Let’s assume that Mr. Smith, aged 80, dies owning an IRA worth $500,000. Mr. Smith named his daughter, Lisa, aged 40, as the primary beneficiary of his IRA. Based on life expectancy tables that the Internal Revenue Service publishes, Lisa’s life expectancy is approximately 43 years at the time of Mr. Smith’s death.
Given her life expectancy, Lisa could decide to take the $500,000 out of the IRA over her forty-three year life expectancy if she so choose. The money in the IRA could continue to grow tax-deferred until such time as Lisa is mandated to remove the money from the IRA. Only a forty-third of the IRA’s $500,000 value would have to be distributed to Lisa in the first year, or about $12,000. This is called the Minimum Required Distribution amount.
If Mr. Smith had failed to name a beneficiary on his IRA, then the $500,000 would have to come out of his IRA much more quickly than over 43 years, possibly as quickly as within five years of his death. Being forced to remove $100,000 a year from the IRA would cause more tax than taking out $12,000 a year. For this reason, I always advise clients to name a beneficiary on their IRA and other tax deferred accounts, such as 401(k)s.
On the other hand, I am not a fan of naming beneficiaries on all accounts simply to avoid probate. For one thing, as I have stated many times in the past, the process of probating a Will in New Jersey is extremely simple and extremely inexpensive.
For another thing, naming a beneficiary can have negative, unintended consequences. By naming beneficiaries on all your accounts, you starve your executor of funds with which to pay your debts. For instance, if you owe a hospital bill and you named beneficiaries on all of your accounts, how is the hospital bill going to get paid? The hospital bill still must be paid, but the people who were named as beneficiaries might believe that they can simply refuse to contribute any money to the debt. This could put your executor in a tough position. The executor, quite literally, might have to bring a court action against the named beneficiaries to get the money.

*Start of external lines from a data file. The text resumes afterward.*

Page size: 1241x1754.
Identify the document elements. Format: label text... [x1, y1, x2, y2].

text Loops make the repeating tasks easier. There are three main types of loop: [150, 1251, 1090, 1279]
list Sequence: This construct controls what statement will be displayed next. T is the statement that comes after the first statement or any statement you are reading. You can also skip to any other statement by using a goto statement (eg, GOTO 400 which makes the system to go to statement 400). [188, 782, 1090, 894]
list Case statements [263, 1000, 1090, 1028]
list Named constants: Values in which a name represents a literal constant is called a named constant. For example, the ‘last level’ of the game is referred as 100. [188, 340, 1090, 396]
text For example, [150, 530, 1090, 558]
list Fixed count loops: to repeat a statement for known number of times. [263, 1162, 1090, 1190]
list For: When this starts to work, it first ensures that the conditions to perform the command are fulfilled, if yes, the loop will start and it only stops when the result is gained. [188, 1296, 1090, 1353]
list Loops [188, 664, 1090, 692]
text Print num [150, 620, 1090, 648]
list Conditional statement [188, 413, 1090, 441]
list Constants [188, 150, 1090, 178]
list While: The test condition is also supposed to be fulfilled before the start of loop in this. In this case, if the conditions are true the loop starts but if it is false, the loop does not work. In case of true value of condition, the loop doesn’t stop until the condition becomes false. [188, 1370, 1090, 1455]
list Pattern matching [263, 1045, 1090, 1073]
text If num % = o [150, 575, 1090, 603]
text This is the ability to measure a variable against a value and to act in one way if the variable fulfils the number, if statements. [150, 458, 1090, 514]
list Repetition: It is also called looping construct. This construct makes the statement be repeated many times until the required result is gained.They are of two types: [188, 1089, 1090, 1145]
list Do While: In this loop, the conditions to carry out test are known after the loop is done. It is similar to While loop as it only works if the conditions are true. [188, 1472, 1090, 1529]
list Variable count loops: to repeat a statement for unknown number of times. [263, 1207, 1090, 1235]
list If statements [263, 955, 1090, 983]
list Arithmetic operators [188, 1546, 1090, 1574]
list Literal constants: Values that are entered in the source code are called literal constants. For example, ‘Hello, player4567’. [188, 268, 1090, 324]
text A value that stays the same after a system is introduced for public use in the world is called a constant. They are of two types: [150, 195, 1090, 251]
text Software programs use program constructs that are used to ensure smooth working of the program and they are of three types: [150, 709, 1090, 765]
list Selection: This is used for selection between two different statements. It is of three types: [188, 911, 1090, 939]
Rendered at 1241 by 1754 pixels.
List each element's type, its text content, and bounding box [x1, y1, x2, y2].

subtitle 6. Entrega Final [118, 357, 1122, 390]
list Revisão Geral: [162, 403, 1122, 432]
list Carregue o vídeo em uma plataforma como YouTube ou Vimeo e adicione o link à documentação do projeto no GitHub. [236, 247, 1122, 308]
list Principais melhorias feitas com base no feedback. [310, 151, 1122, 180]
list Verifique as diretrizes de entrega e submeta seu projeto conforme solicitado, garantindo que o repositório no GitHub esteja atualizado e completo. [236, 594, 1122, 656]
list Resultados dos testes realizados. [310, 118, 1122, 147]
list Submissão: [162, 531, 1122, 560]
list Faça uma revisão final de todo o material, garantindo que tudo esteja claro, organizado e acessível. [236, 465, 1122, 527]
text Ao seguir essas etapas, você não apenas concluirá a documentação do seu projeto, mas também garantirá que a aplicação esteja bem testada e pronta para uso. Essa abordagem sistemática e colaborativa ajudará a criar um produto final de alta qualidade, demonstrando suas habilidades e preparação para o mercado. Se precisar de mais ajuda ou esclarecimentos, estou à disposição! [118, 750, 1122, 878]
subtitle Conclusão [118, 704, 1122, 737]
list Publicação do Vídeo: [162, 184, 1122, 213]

What happens if your named beneficiary died before you? Who gets his share of the account? Don’t know. Neither do I. For all I know, every bank might have different terms on their beneficiary designation contract. Perhaps Bank 1 says the money goes to the beneficiaries children, whereas Bank 2 says the money goes to the other named beneficiaries on the account.
In my opinion, unless there is a real benefit to naming a beneficiary, then as a general rule, you shouldn’t name a beneficiary. As with any general rule, there may be exceptions, but the general rule is probably different than what most people think the rule should be.